Doctors and researchers may be able to provide better insights on how cancers respond to therapies with the help of a first-of-its-kind wearable technology.
The fight against cancer has advanced significantly thanks to medicine. Thanks to variables including earlier detection and improvements in medication treatment, the average person’s risk of dying from cancer in the United States has fallen by 32% over the previous three decades.
Even Nevertheless, there are still many people who develop cancer despite rising survival rates. Cancer is the second most common cause of death in the United States, according to the American Cancer Society. And researchers are still trying to find a strategy to defeat cancer.
However, a wearable device, a new tool, can now wirelessly transmit tumour growth or shrinkage measurements to a smartphone for analysis in real time. The tool has been successfully employed in animal research and is currently in use.
According to Alex Abramson, PhD, assistant professor in the School of Chemical and Biomolecular Engineering at Georgia Tech and a co-author of a new study of the device, “Our technology is the first bioelectronic device to monitor tumour regression, and the first technology to monitor tumours in real time.”
The sensor employs technology comparable to other stretchy, skin-like wearable gadgets that can record physiological information, including through perspiration. But what distinguishes this sensor from others is the chemical component that allows it to spot tumour changes: gold.
Due to its flexibility and conductivity, gold is a useful substance. The skin surrounding the tumour is covered with a gold-infused sensor in the new monitors in order to measure it. The gold coating cracks and loses conductivity as the tumour enlarges. Those fissures seal and the substance becomes more conductive as the tumour contracts.
According to Abramson, “We quantify these changes in conductivity and translate this into measurements of changes in tumour volume.”

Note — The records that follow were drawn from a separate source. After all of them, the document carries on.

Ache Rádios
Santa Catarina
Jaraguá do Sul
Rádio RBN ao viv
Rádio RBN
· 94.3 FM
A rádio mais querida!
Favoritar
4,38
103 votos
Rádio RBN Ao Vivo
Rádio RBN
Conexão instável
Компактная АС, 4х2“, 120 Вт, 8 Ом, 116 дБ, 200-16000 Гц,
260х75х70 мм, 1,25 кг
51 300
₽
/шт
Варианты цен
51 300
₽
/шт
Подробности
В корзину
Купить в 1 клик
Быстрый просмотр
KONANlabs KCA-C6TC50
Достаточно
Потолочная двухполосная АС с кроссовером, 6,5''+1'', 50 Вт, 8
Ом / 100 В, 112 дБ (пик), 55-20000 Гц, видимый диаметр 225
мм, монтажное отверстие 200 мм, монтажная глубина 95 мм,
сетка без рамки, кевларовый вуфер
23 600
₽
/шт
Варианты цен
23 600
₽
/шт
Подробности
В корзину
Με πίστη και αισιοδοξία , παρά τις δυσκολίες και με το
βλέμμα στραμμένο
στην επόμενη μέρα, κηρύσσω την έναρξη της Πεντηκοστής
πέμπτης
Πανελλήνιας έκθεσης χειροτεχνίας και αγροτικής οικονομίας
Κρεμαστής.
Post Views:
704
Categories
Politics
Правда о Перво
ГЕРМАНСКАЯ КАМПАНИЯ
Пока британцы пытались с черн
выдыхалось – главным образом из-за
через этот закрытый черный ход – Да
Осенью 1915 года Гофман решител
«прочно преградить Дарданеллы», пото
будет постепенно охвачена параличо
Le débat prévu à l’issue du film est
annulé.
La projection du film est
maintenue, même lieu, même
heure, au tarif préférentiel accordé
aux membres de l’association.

Calipers and bioluminescence imaging are now the two most popular techniques for determining the size of tumours (BLI). Although useful and precise, these measurements are usually taken once every few days or weeks. In addition to being able to detect incredibly small changes that callipers and BLI can’t, the new sensor captures updates every five minutes.
According to Abramson, “this sensor will enable us to better understand the immediate impacts of medications on tumours and provide scientists and medical professionals a more simplified technique to evaluate drugs that potentially become therapies in the future.”
Although it will be several years before the sensors are created for human use, they are presently accessible for use in animal experiments. And for something that contains gold, they are less expensive than you might think.
According to Abramson, a researcher can create the sensor for less $60.